TASK DIRECTIONS: Pictures do not belong in the copy; quote every entry below exactly.

Multi-image point correspondence data
------------------------

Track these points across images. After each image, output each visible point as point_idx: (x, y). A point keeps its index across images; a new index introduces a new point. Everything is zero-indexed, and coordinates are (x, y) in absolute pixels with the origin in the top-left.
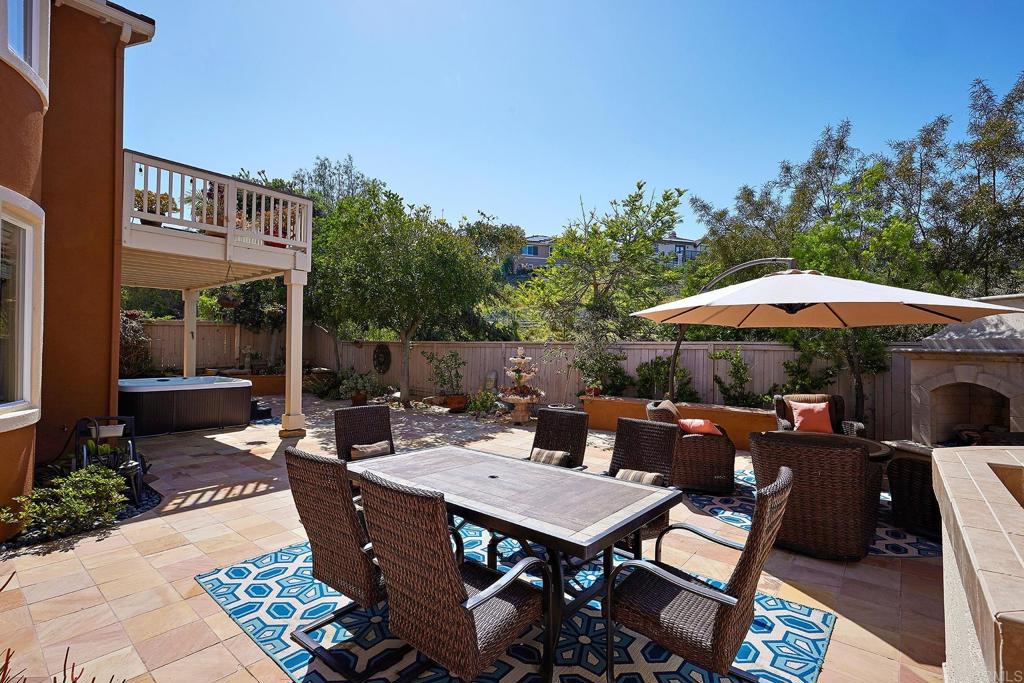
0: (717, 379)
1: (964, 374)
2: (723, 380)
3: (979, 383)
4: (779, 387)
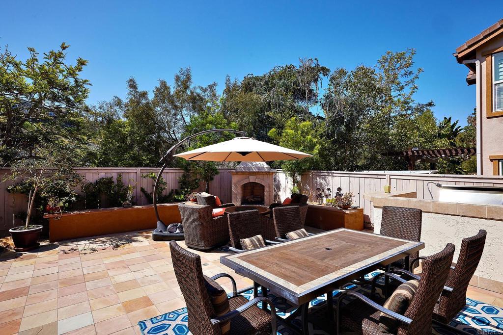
0: (142, 190)
1: (252, 179)
2: (145, 190)
3: (256, 182)
4: (174, 191)
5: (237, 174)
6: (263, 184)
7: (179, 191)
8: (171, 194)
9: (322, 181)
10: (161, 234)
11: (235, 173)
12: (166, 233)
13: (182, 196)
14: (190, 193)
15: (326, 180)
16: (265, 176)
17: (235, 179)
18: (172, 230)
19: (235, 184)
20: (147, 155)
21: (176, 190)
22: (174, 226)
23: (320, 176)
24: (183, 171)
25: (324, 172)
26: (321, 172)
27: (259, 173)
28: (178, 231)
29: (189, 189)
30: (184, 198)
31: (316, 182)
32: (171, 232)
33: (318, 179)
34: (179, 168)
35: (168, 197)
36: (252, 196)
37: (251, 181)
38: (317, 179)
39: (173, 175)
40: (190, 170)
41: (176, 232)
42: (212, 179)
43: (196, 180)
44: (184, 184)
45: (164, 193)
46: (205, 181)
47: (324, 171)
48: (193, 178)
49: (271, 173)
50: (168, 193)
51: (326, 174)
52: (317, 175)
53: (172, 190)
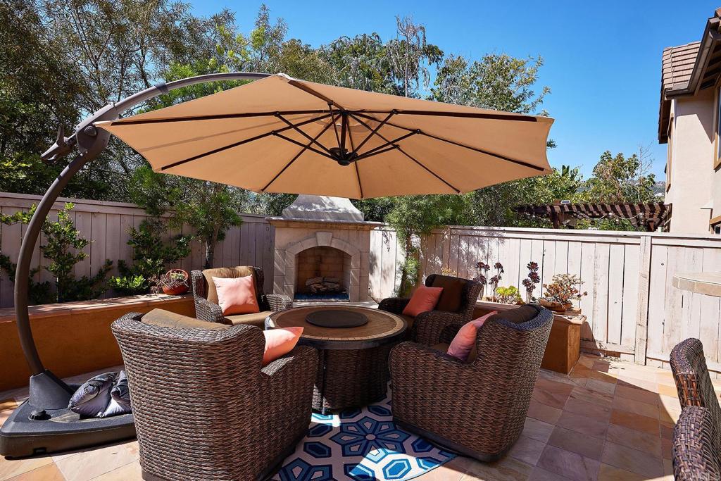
1: (323, 240)
3: (333, 246)
4: (116, 264)
5: (288, 227)
6: (347, 251)
7: (130, 264)
8: (101, 274)
9: (472, 249)
10: (41, 428)
11: (284, 224)
12: (64, 419)
13: (138, 281)
14: (163, 272)
15: (483, 248)
16: (353, 234)
17: (282, 238)
18: (90, 407)
19: (283, 251)
20: (19, 160)
21: (121, 263)
22: (100, 386)
23: (468, 238)
24: (143, 213)
25: (481, 230)
26: (472, 229)
27: (339, 224)
28: (114, 406)
29: (160, 262)
30: (145, 283)
31: (459, 252)
32: (84, 416)
33: (464, 245)
34: (132, 205)
35: (92, 283)
36: (319, 279)
37: (322, 243)
38: (460, 245)
39: (114, 223)
40: (164, 210)
41: (109, 411)
42: (221, 236)
43: (180, 237)
44: (144, 248)
45: (81, 270)
46: (204, 242)
47: (481, 228)
48: (173, 232)
49: (366, 228)
50: (95, 272)
51: (484, 233)
52: (461, 236)
53: (109, 263)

------------------------

ANSWER TO THIS EXERCISE:
Track these points across images. After each image, output each visible point as point_idx: (x, y). A point keeps its index across images; a new index introduces a new point. Everything is zero-indexed, and coordinates are (x, y) in absolute pixels with the origin in the top-left.
0: (717, 379)
1: (964, 374)
2: (723, 380)
3: (979, 383)
4: (779, 387)
0: (142, 190)
1: (252, 179)
2: (145, 190)
3: (256, 182)
4: (174, 191)
5: (237, 174)
6: (263, 184)
7: (179, 191)
8: (171, 194)
9: (322, 181)
10: (161, 234)
11: (235, 173)
12: (166, 233)
13: (182, 196)
14: (190, 193)
15: (326, 180)
16: (265, 176)
17: (235, 179)
18: (172, 230)
19: (235, 184)
20: (147, 155)
21: (176, 190)
22: (174, 226)
23: (320, 176)
24: (183, 171)
25: (324, 172)
26: (321, 172)
27: (259, 173)
28: (178, 231)
29: (189, 189)
30: (184, 198)
31: (316, 182)
32: (171, 232)
33: (318, 179)
34: (179, 168)
35: (168, 197)
36: (252, 196)
37: (251, 181)
38: (317, 179)
39: (173, 175)
40: (190, 170)
41: (176, 232)
42: (212, 179)
43: (196, 180)
44: (184, 184)
45: (164, 193)
46: (205, 181)
47: (324, 171)
48: (193, 178)
49: (271, 173)
50: (168, 193)
51: (326, 174)
52: (317, 175)
53: (172, 190)
1: (323, 240)
3: (333, 246)
4: (116, 264)
5: (288, 227)
6: (347, 251)
7: (130, 264)
8: (101, 274)
9: (472, 249)
10: (41, 428)
11: (284, 224)
12: (64, 419)
13: (138, 281)
14: (163, 272)
15: (483, 248)
16: (353, 234)
17: (282, 238)
18: (90, 407)
19: (283, 251)
20: (19, 160)
21: (121, 263)
22: (100, 386)
23: (468, 238)
24: (143, 213)
25: (481, 230)
26: (472, 229)
27: (339, 224)
28: (114, 406)
29: (160, 262)
30: (145, 283)
31: (459, 252)
32: (84, 416)
33: (464, 245)
34: (132, 205)
35: (92, 283)
36: (319, 279)
37: (322, 243)
38: (460, 245)
39: (114, 223)
40: (164, 210)
41: (109, 411)
42: (221, 236)
43: (180, 237)
44: (144, 248)
45: (81, 270)
46: (204, 242)
47: (481, 228)
48: (173, 232)
49: (366, 228)
50: (95, 272)
51: (484, 233)
52: (461, 236)
53: (109, 263)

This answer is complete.